**INSTRUCTIONS TO FOLLOW**
Copy out the text of every item below line for line, without any changes, and leave the pictures out of your answer.

[[ SUPPLIED RECORDS open ]]

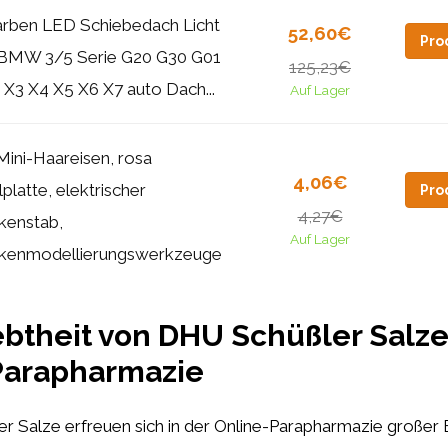
farben LED Schiebedach Licht
52,60€
Pro
 BMW 3/5 Serie G20 G30 G01
125,23€
X3 X4 X5 X6 X7 auto Dach...
Auf Lager
Mini-Haareisen, rosa
4,06€
platte, elektrischer
Pro
4,27€
kenstab,
Auf Lager
kenmodellierungswerkzeuge
ebtheit von DHU Schüßler Salze
Parapharmazie
 Salze erfreuen sich in der Online-Parapharmazie großer B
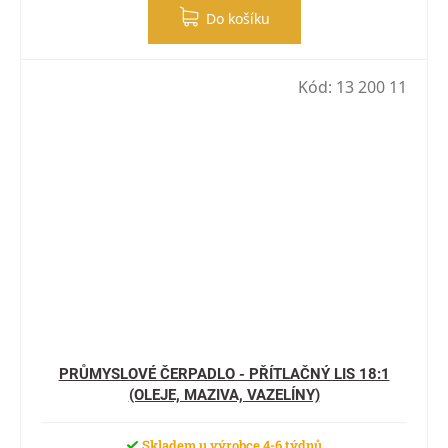
Do košíku
Kód:
13 200 11
PRŮMYSLOVÉ ČERPADLO - PŘÍTLAČNÝ LIS 18:1
(OLEJE, MAZIVA, VAZELÍNY)
Skladem u výrobce 4-6 týdnů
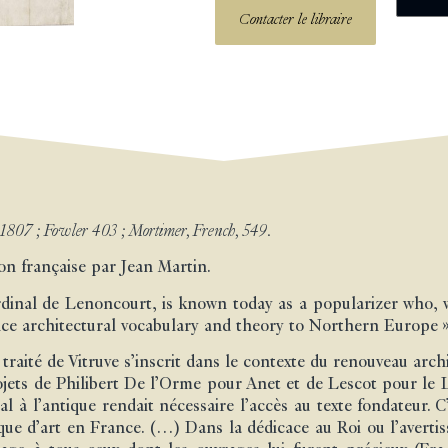
Contacter le libraire
, 1807 ; Fowler 403 ; Mortimer, French, 549.
on française par Jean Martin.
rdinal de Lenoncourt, is known today as a popularizer who, w
ce architectural vocabulary and theory to Northern Europe » 
 traité de Vitruve s’inscrit dans le contexte du renouveau arch
jets de Philibert De l’Orme pour Anet et de Lescot pour le 
 à l’antique rendait nécessaire l’accès au texte fondateur. C’
que d’art en France. (…) Dans la dédicace au Roi ou l’averti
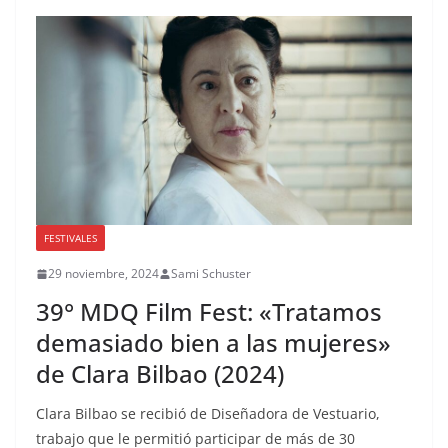
FESTIVALES
29 noviembre, 2024
Sami Schuster
39° MDQ Film Fest: «Tratamos
demasiado bien a las mujeres»
de Clara Bilbao (2024)
Clara Bilbao se recibió de Diseñadora de Vestuario,
trabajo que le permitió participar de más de 30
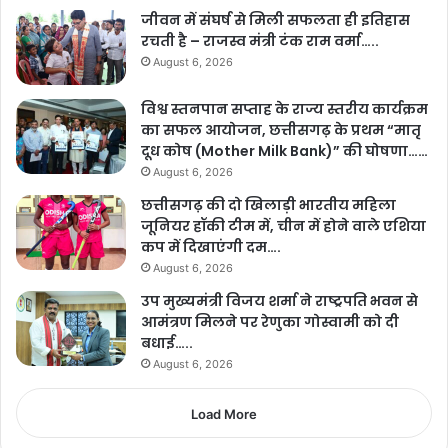
जीवन में संघर्ष से मिली सफलता ही इतिहास
रचती है – राजस्व मंत्री टंक राम वर्मा…..
August 6, 2026
विश्व स्तनपान सप्ताह के राज्य स्तरीय कार्यक्रम
का सफल आयोजन, छत्तीसगढ़ के प्रथम “मातृ
दूध कोष (Mother Milk Bank)” की घोषणा……
August 6, 2026
छत्तीसगढ़ की दो खिलाड़ी भारतीय महिला
जूनियर हॉकी टीम में, चीन में होने वाले एशिया
कप में दिखाएंगी दम….
August 6, 2026
उप मुख्यमंत्री विजय शर्मा ने राष्ट्रपति भवन से
आमंत्रण मिलने पर रेणुका गोस्वामी को दी
बधाई…..
August 6, 2026
Load More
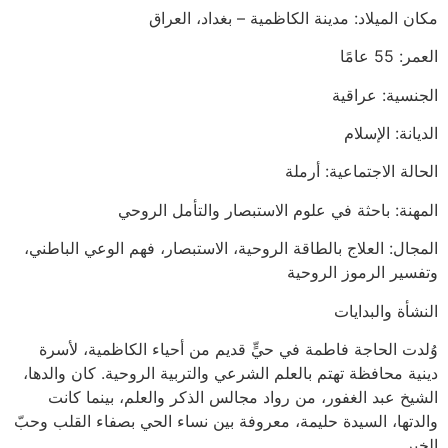
مكان الميلاد: مدينة الكاظمية – بغداد، العراق
العمر: 55 عامًا
الجنسية: عراقية
الديانة: الإسلام
الحالة الاجتماعية: أرملة
المهنة: باحثة في علوم الاستبصار والتأمل الروحي
المجال: العلاج بالطاقة الروحية، الاستبصار، فهم الوعي الباطني،
وتفسير الرموز الروحية
النشأة والبدايات
وُلدت الحاجة فاطمة في حيٍّ قديم من أحياء الكاظمية، لأسرة
دينية محافظة تهتم بالعلم الشرعي والتربية الروحية. كان والدها،
الشيخ عبد الغفور، من رواد مجالس الذكر والعلم، بينما كانت
والدتها، السيدة حليمة، معروفة بين نساء الحي بصفاء القلب وحبّ
الخير.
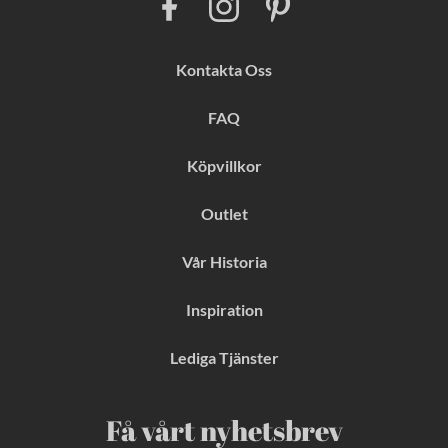
a
n
i
c
s
n
e
t
t
b
a
e
Kontakta Oss
o
g
r
o
r
e
k
a
s
FAQ
m
t
Köpvillkor
Outlet
Vår Historia
Inspiration
Lediga Tjänster
Få vårt nyhetsbrev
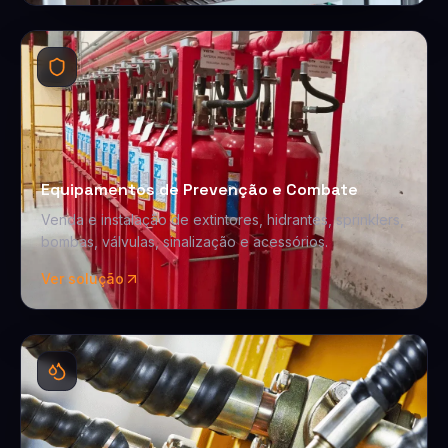
Equipamentos de Prevenção e Combate
Venda e instalação de extintores, hidrantes, sprinklers,
bombas, válvulas, sinalização e acessórios.
Ver solução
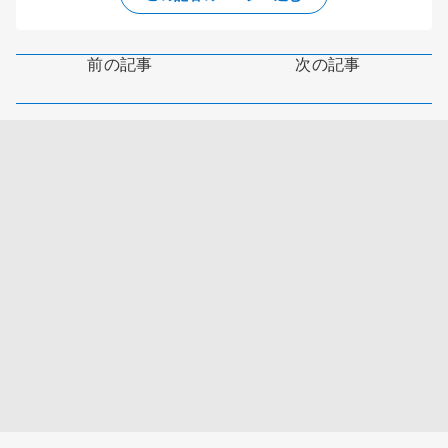
前の記事
次の記事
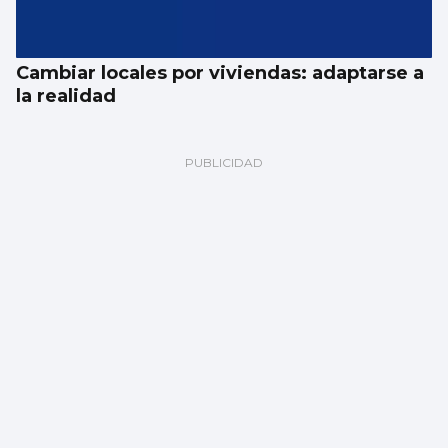
Cambiar locales por viviendas: adaptarse a
la realidad
Fernando Jáuregui
El eclipse (total) del sentido común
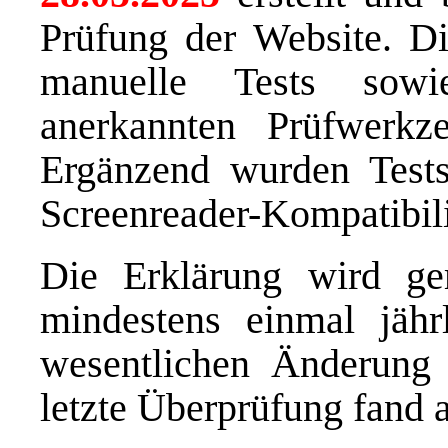
Prüfung der Website. Di
manuelle Tests sowi
anerkannten Prüfwerk
Ergänzend wurden Tests
Screenreader-Kompatibili
Die Erklärung wird 
mindestens einmal jähr
wesentlichen Änderung d
letzte Überprüfung fand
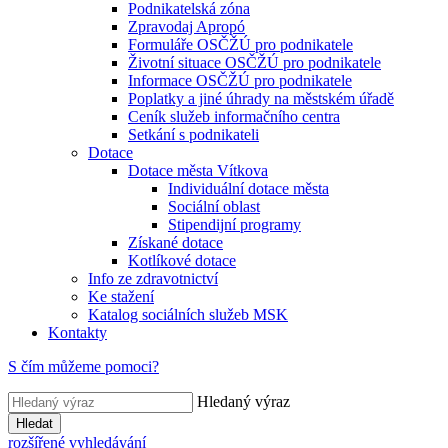
Podnikatelská zóna
Zpravodaj Apropó
Formuláře OSČŽÚ pro podnikatele
Životní situace OSČŽÚ pro podnikatele
Informace OSČŽÚ pro podnikatele
Poplatky a jiné úhrady na městském úřadě
Ceník služeb informačního centra
Setkání s podnikateli
Dotace
Dotace města Vítkova
Individuální dotace města
Sociální oblast
Stipendijní programy
Získané dotace
Kotlíkové dotace
Info ze zdravotnictví
Ke stažení
Katalog sociálních služeb MSK
Kontakty
S čím můžeme pomoci?
Hledaný výraz
Hledat
rozšířené vyhledávání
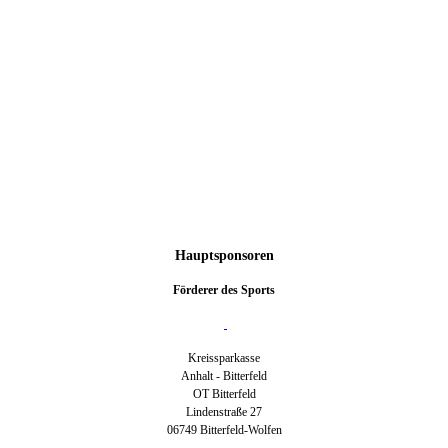
Hauptsponsoren
Förderer des Sports
Kreissparkasse
Anhalt - Bitterfeld
OT Bitterfeld
Lindenstraße 27
06749 Bitterfeld-Wolfen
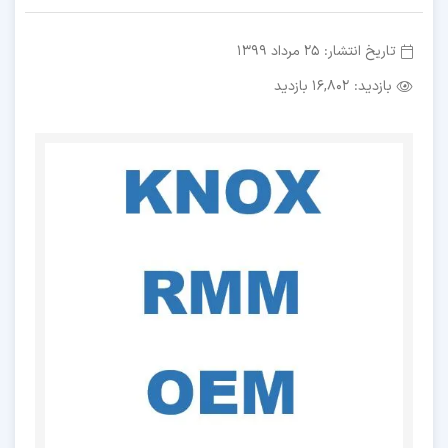
تاریخ انتشار:
25 مرداد 1399
بازدید:
16,802 بازدید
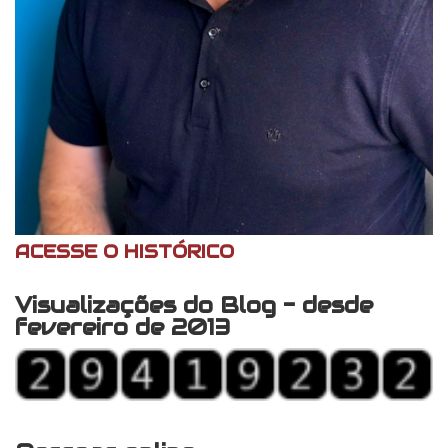
ACESSE O HISTÓRICO
Visualizações do Blog - desde
fevereiro de 2013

[[ SUPPLIED RECORDS closed ]]

**FINAL ANSWER**
farben LED Schiebedach Licht
52,60€
Pro
 BMW 3/5 Serie G20 G30 G01
125,23€
X3 X4 X5 X6 X7 auto Dach...
Auf Lager
Mini-Haareisen, rosa
4,06€
platte, elektrischer
Pro
4,27€
kenstab,
Auf Lager
kenmodellierungswerkzeuge
ebtheit von DHU Schüßler Salze
Parapharmazie
 Salze erfreuen sich in der Online-Parapharmazie großer B
Do košíku
Kód:
13 200 11
PRŮMYSLOVÉ ČERPADLO - PŘÍTLAČNÝ LIS 18:1
(OLEJE, MAZIVA, VAZELÍNY)
Skladem u výrobce 4-6 týdnů
Contacter le libraire
, 1807 ; Fowler 403 ; Mortimer, French, 549.
on française par Jean Martin.
rdinal de Lenoncourt, is known today as a popularizer who, w
ce architectural vocabulary and theory to Northern Europe » 
 traité de Vitruve s’inscrit dans le contexte du renouveau arch
jets de Philibert De l’Orme pour Anet et de Lescot pour le 
 à l’antique rendait nécessaire l’accès au texte fondateur. C’
que d’art en France. (…) Dans la dédicace au Roi ou l’averti
FESTIVALES
29 noviembre, 2024
Sami Schuster
39° MDQ Film Fest: «Tratamos
demasiado bien a las mujeres»
de Clara Bilbao (2024)
Clara Bilbao se recibió de Diseñadora de Vestuario,
trabajo que le permitió participar de más de 30
जीवन में संघर्ष से मिली सफलता ही इतिहास
रचती है – राजस्व मंत्री टंक राम वर्मा…..
August 6, 2026
विश्व स्तनपान सप्ताह के राज्य स्तरीय कार्यक्रम
का सफल आयोजन, छत्तीसगढ़ के प्रथम “मातृ
दूध कोष (Mother Milk Bank)” की घोषणा……
August 6, 2026
छत्तीसगढ़ की दो खिलाड़ी भारतीय महिला
जूनियर हॉकी टीम में, चीन में होने वाले एशिया
कप में दिखाएंगी दम….
August 6, 2026
उप मुख्यमंत्री विजय शर्मा ने राष्ट्रपति भवन से
आमंत्रण मिलने पर रेणुका गोस्वामी को दी
बधाई…..
August 6, 2026
Load More
مكان الميلاد: مدينة الكاظمية – بغداد، العراق
العمر: 55 عامًا
الجنسية: عراقية
الديانة: الإسلام
الحالة الاجتماعية: أرملة
المهنة: باحثة في علوم الاستبصار والتأمل الروحي
المجال: العلاج بالطاقة الروحية، الاستبصار، فهم الوعي الباطني،
وتفسير الرموز الروحية
النشأة والبدايات
وُلدت الحاجة فاطمة في حيٍّ قديم من أحياء الكاظمية، لأسرة
دينية محافظة تهتم بالعلم الشرعي والتربية الروحية. كان والدها،
الشيخ عبد الغفور، من رواد مجالس الذكر والعلم، بينما كانت
والدتها، السيدة حليمة، معروفة بين نساء الحي بصفاء القلب وحبّ
الخير.
a
n
i
c
s
n
e
t
t
b
a
e
Kontakta Oss
o
g
r
o
r
e
k
a
s
FAQ
m
t
Köpvillkor
Outlet
Vår Historia
Inspiration
Lediga Tjänster
Få vårt nyhetsbrev
Equipamentos de Prevenção e Combate
Venda e instalação de extintores, hidrantes, sprinklers,
bombas, válvulas, sinalização e acessórios.
Ver solução
前の記事
次の記事
Cambiar locales por viviendas: adaptarse a
la realidad
Fernando Jáuregui
El eclipse (total) del sentido común
Prüfung der Website. Di
manuelle Tests sowi
anerkannten Prüfwerk
Ergänzend wurden Tests
Screenreader-Kompatibili
Die Erklärung wird 
mindestens einmal jähr
wesentlichen Änderung d
letzte Überprüfung fand
Podnikatelská zóna
Zpravodaj Apropó
Formuláře OSČŽÚ pro podnikatele
Životní situace OSČŽÚ pro podnikatele
Informace OSČŽÚ pro podnikatele
Poplatky a jiné úhrady na městském úřadě
Ceník služeb informačního centra
Setkání s podnikateli
Dotace
Dotace města Vítkova
Individuální dotace města
Sociální oblast
Stipendijní programy
Získané dotace
Kotlíkové dotace
Info ze zdravotnictví
Ke stažení
Katalog sociálních služeb MSK
Kontakty
S čím můžeme pomoci?
Hledaný výraz
Hledat
rozšířené vyhledávání
Hauptsponsoren
Förderer des Sports
Kreissparkasse
Anhalt - Bitterfeld
OT Bitterfeld
Lindenstraße 27
06749 Bitterfeld-Wolfen
تاریخ انتشار:
25 مرداد 1399
بازدید:
16,802 بازدید
ACESSE O HISTÓRICO
Visualizações do Blog - desde
fevereiro de 2013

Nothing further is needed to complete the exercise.